Requirement – In the listing below, locate the line with "certainly not perform filler in a way that" and the line with "Fix Ansible No Hosts Matched Error", then output both and everything between them exactly, minus any pictures.

----- Provided data -----

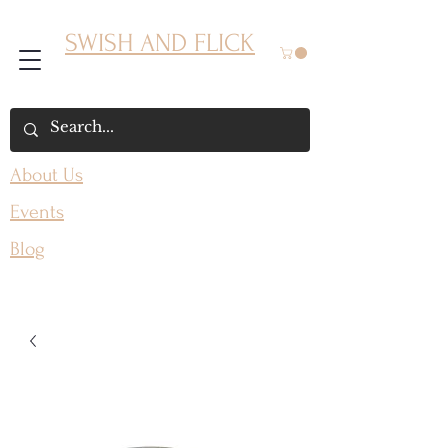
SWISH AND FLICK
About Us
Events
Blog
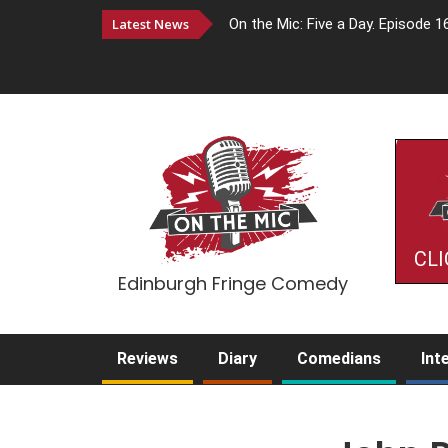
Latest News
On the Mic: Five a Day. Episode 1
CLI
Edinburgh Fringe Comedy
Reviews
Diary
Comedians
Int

-----
----- Provided data -----

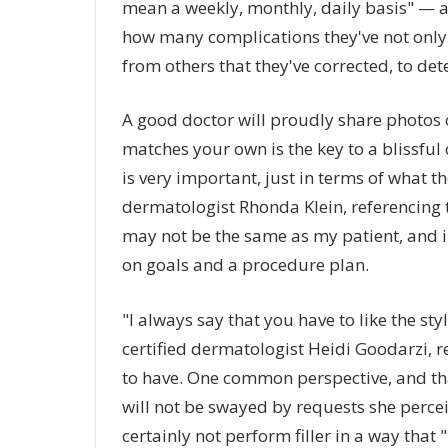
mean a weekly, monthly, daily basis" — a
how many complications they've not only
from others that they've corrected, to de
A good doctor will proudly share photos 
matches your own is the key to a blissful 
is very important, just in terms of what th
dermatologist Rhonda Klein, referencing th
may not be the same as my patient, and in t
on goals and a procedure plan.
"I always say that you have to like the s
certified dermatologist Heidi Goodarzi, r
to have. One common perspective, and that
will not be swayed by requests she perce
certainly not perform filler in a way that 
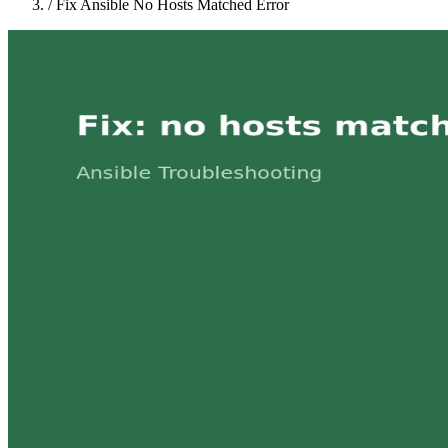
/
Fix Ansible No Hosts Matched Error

-----
----- Provided data -----

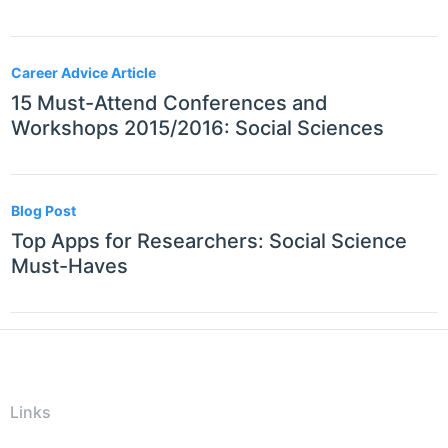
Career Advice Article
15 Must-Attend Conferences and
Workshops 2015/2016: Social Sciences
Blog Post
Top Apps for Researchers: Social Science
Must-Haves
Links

-----

Exercise answer –
certainly not perform filler in a way that 
/
Fix Ansible No Hosts Matched Error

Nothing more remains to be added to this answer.